Она поняла, что хихикает ему в ответ, заразившись его внезапным смехом.
— Прозвучало грубовато, да? — спросила она.
— Зато честно.
— Теперь вам понятно? — дерзко сказала Мэри. — Вы можете доверить мне говорить вам правду.
— Прямо сейчас меня не волнует вопрос доверия к вам, — улыбнулся Ангус и показал на ее рисунок. — На самом деле меня интересует, как заполучить для своей работы ваши великолепные рисунки.
— Вы считаете, что мои рисунки великолепны? — удивленно подняла брови Мэри, но сердце ее ликовало.
— Да, но вы и сами так думаете.
— Что? Я никогда такого не говорила.
— Говорили-говорили, и именно в этой комнате. Вы говорили это, когда критиковали рисунки, которые сопровождали мою работу.
— Ах это, — фыркнула Мэри. — Я была возмущена, поэтому не могу отвечать за те слова.
— Значит, вот как бывает?
Губы Ангуса сложились в чувственную улыбку.

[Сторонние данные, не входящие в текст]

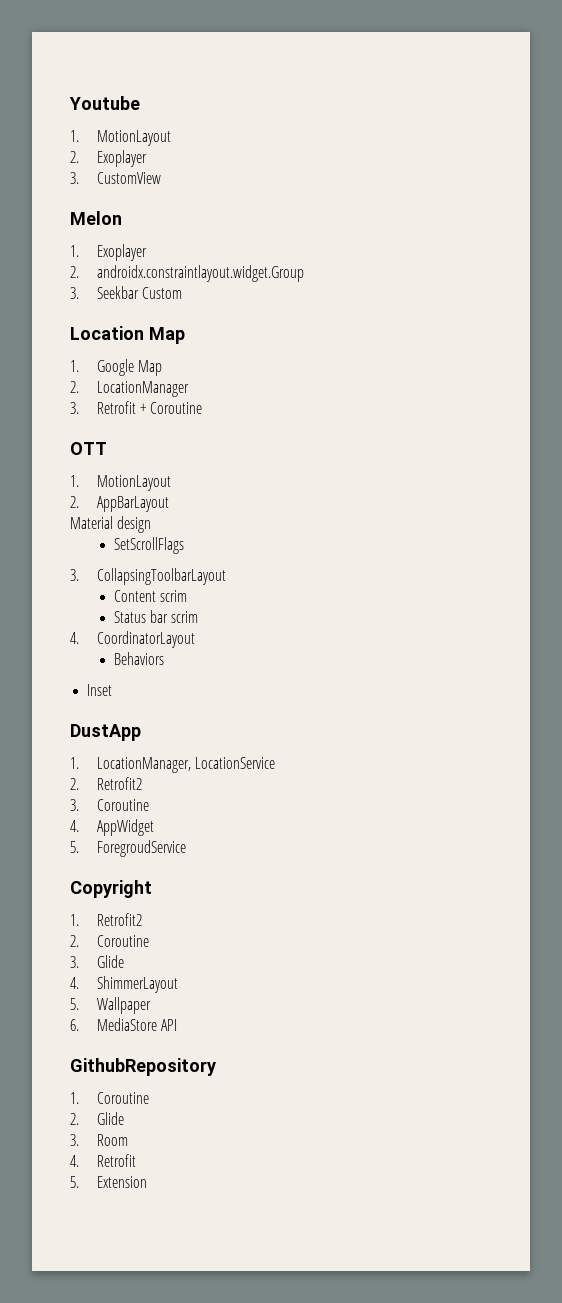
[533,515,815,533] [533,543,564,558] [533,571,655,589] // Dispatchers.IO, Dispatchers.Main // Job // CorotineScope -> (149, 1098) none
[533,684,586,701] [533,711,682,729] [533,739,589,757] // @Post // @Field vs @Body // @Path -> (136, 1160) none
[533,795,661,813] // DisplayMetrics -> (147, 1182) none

— Именно так и бывает, — улыбнулась в ответ Мэри.
— Понятно. — Ангус постучал пальцем по ее рисунку. — Сколько времени вам потребуется, чтобы закончить рисунок скипетра?
— Несколько часов, я думаю, точно понадобится. — А может, и больше, если она не перестанет попусту тратить время, глядя на него. — Рисунок очень подробный.
— А вы можете нарисовать предметы из камня? — задумчиво спросил граф. — Возможно, их рисовать намного труднее, чем металлические предметы.
— Конечно, могу. А что у вас есть?
— Здесь есть несколько вещиц из камня, — Ангус подвинул ей небольшую коробочку, обтянутую черным бархатом, — которые все вместе составляют очень интересный иероглиф. Вы сможете нарисовать их для меня так, чтобы показать не только значки, но и потертое состояние камня? Потому что это очень важная деталь.
Мэри подвинула стул к Ангусу и посмотрела на камни. Через несколько мгновений они уже работали вместе. Мэри рисовала, а Ангус просматривал книги на предмет ссылки, которую не мог вспомнить.
Мэри обмакнула перо, постучала по краю чернильницы и аккуратно сделала набросок предметов из камня. В душе разливалось приятное тепло.
Когда осторожность графа исчезла, в нем обнаружилось удивительное количество тепла и юмора. Было в нем что-то подкупающе нежное.
Мэри начала осознавать, сколько положительного скрывалось за его неприветливой и мрачной внешностью. Он принял своего кузена в этот дом, многих слуг знал по именам и, когда не запирал ее в комнате, был обворожительным мужчиной.
Как бы ей почаще видеть эту его положительную сторону? Когда она только приехала в замок, его переполняла подозрительность. Похоже, теперь его страхи медленно таяли. Как только прибудет мистер Янг, их отношения и вовсе изменятся.
Но как? Мэри посмотрела на него из-под опущенных ресниц, видя, как он изучает книгу. Взгляд сосредоточенный, лицо серьезное. Одно лишь его присутствие заставляло сердце подпрыгивать к горлу и колотиться там в бешеном ритме, а кожу покалывало от волнения.
Ангус — такой красивый мужчина, хотя и не в классическом понимании этого слова. Кроме рта, несущего в себе мужскую красоту одной из греческих статуй, которые она видела в Британском музее, его лицо отличалось особой, необычной красотой: крупный и четко очерченный нос, густые брови, нависающие над светло-зелеными глазами. Он нес в себе грубую силу и красоту бушующего шторма, который внушает и страх и восхищение одновременно.